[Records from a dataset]
== Segment start ==

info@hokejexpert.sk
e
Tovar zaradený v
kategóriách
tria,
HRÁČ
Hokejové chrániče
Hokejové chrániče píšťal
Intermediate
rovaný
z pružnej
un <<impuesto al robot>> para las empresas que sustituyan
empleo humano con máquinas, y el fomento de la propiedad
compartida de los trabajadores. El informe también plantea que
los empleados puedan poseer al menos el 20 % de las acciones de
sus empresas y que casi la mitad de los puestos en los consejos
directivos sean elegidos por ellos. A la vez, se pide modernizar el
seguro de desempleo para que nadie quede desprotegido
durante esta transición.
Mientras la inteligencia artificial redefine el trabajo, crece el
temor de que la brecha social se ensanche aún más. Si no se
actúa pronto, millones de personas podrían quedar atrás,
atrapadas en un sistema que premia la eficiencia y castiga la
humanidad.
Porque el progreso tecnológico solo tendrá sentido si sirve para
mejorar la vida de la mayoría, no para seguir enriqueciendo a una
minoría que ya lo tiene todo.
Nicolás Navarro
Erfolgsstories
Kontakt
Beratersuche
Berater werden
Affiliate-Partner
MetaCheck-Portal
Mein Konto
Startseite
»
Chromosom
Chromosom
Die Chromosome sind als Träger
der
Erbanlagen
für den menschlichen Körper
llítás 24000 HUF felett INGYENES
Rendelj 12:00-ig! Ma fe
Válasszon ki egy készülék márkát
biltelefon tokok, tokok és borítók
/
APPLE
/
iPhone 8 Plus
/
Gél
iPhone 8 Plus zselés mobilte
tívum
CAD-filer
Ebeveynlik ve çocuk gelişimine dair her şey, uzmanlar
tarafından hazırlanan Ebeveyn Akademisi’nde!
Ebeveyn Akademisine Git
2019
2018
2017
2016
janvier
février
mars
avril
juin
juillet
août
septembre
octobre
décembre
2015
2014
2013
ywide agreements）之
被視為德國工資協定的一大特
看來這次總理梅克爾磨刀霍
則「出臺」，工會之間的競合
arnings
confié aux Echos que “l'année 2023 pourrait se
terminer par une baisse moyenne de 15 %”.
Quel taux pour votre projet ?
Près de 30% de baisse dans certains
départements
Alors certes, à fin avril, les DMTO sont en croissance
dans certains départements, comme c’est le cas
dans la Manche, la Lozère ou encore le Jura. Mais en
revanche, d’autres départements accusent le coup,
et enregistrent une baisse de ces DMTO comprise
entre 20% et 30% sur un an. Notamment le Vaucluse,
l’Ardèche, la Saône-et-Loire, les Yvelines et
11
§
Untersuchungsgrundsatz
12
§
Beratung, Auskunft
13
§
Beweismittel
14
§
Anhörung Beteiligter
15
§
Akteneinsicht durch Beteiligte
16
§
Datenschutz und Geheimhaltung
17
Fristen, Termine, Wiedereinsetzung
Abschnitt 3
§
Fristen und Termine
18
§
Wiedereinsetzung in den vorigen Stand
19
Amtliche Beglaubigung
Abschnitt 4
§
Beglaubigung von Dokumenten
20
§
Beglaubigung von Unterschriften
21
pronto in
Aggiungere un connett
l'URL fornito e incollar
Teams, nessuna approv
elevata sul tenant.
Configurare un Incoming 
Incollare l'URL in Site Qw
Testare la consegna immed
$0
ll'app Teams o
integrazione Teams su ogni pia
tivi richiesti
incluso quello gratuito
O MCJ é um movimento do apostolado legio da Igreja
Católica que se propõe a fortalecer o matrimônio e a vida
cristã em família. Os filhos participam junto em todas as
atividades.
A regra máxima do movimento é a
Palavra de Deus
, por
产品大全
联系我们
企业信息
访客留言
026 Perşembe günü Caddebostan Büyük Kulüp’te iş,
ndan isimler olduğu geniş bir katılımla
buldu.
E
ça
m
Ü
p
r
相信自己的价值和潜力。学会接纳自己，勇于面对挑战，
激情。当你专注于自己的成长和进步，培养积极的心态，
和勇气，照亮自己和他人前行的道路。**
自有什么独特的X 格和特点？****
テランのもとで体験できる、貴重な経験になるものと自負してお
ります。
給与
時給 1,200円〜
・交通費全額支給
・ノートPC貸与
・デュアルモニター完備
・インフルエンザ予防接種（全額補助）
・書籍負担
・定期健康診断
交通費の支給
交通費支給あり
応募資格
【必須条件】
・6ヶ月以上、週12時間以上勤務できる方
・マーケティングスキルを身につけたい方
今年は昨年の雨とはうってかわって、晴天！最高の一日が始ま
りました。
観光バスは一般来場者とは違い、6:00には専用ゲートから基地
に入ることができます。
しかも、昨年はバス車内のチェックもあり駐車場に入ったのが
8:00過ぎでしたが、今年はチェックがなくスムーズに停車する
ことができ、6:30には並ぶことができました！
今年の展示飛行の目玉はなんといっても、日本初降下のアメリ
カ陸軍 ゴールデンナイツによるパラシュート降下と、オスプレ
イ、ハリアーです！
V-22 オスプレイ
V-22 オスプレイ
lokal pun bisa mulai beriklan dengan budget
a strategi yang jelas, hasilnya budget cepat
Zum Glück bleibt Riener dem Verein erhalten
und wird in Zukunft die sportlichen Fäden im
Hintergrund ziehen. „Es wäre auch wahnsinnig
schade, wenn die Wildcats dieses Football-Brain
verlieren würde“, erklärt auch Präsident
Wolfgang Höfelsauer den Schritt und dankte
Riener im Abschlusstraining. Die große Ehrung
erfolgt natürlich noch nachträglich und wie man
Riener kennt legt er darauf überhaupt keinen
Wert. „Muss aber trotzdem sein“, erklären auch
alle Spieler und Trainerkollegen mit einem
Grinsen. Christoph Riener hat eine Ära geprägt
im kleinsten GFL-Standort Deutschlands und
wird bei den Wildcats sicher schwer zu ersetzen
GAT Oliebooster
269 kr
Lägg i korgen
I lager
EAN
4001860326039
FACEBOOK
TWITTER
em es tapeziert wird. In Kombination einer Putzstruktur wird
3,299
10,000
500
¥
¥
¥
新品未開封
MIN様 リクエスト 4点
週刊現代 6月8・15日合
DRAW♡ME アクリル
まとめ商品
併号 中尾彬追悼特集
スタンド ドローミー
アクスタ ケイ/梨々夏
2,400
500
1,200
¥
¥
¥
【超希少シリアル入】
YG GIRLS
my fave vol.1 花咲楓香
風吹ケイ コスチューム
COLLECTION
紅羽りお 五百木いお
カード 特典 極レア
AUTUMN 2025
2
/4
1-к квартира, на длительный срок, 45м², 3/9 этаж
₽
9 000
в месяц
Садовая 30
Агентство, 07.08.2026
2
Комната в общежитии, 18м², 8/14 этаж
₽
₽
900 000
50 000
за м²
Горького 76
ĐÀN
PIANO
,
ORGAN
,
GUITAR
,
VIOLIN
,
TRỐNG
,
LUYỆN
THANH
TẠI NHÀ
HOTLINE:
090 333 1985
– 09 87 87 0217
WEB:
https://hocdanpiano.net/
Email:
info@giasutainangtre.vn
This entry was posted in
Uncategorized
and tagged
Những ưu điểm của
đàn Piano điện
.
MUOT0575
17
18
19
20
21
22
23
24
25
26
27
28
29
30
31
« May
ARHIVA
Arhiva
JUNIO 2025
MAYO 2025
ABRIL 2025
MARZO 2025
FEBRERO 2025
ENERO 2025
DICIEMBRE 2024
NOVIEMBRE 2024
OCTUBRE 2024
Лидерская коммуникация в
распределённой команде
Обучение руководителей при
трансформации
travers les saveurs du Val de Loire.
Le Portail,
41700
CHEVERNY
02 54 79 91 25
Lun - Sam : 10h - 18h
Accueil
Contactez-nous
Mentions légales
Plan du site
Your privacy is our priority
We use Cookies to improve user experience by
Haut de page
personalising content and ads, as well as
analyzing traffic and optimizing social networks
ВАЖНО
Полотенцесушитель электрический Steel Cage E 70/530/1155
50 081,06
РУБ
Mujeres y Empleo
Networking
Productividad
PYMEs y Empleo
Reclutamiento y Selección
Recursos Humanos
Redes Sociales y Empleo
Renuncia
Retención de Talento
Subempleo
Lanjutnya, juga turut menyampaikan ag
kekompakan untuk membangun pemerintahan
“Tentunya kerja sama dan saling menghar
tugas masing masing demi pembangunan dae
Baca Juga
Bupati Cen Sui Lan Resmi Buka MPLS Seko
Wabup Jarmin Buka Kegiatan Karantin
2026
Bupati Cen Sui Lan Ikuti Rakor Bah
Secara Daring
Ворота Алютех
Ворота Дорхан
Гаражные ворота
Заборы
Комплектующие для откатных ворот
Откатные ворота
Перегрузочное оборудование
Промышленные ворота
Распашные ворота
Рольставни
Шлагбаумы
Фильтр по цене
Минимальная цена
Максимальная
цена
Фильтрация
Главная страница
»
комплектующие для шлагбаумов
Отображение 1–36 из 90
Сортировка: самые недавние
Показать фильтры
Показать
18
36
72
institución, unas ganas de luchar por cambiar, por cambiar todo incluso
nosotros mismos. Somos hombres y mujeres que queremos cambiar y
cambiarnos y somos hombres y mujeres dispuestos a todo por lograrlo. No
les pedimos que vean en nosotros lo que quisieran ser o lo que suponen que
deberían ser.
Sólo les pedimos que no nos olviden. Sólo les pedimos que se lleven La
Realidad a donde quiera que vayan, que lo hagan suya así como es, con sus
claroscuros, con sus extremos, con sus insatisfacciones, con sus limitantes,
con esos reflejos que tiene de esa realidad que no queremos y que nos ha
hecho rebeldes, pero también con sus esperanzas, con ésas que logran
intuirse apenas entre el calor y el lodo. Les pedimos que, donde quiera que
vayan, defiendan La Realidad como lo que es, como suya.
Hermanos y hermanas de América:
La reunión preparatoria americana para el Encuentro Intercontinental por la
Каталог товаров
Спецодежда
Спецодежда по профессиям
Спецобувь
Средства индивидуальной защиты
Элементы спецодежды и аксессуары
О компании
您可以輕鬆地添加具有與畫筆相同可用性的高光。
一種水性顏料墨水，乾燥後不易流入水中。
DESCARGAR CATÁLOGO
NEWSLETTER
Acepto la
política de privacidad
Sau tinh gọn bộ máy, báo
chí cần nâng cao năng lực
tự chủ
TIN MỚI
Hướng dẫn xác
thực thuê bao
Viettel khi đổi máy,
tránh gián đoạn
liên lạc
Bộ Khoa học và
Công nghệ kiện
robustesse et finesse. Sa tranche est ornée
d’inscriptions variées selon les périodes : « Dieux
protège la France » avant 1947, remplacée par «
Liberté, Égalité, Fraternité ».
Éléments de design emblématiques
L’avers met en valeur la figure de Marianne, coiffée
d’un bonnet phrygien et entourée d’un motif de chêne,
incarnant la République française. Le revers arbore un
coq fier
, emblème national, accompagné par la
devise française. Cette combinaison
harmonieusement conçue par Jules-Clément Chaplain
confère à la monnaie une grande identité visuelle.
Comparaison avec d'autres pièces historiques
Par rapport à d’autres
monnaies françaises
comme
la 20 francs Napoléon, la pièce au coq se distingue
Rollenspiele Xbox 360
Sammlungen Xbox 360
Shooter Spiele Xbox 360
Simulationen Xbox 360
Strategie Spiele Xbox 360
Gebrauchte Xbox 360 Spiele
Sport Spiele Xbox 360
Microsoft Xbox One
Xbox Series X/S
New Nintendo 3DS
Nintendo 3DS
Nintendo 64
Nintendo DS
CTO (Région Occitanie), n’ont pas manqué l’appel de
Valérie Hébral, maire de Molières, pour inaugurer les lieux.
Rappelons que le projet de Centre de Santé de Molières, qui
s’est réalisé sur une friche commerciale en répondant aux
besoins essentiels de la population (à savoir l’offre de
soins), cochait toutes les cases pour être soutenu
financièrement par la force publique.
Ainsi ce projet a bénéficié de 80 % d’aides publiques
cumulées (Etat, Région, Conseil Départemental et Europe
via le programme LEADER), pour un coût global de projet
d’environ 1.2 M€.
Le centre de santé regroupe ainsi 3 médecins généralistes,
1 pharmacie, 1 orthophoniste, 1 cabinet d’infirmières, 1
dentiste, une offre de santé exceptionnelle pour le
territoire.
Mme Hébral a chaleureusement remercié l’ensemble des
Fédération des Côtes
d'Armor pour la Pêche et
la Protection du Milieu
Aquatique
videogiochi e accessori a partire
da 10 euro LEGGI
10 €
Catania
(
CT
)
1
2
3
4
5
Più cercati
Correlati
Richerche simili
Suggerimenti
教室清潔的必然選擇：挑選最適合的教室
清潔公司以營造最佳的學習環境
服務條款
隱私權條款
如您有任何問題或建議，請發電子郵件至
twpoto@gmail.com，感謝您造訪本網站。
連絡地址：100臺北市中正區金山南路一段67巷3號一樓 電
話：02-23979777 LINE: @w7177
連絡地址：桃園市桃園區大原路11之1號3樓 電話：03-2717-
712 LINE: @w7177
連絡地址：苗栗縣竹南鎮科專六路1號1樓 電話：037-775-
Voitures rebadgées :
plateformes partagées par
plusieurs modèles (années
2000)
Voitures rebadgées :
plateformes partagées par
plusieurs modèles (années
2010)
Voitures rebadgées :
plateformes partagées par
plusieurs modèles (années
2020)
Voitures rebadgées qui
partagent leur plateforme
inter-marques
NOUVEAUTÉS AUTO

== Segment end ==

Activity |
Copy word for word the stretch of entries above from the line that has "Sólo les pedimos que no" through the line that has "con esos reflejos", both ends included, and nothing outside it.

The answer |
Sólo les pedimos que no nos olviden. Sólo les pedimos que se lleven La
Realidad a donde quiera que vayan, que lo hagan suya así como es, con sus
claroscuros, con sus extremos, con sus insatisfacciones, con sus limitantes,
con esos reflejos que tiene de esa realidad que no queremos y que nos ha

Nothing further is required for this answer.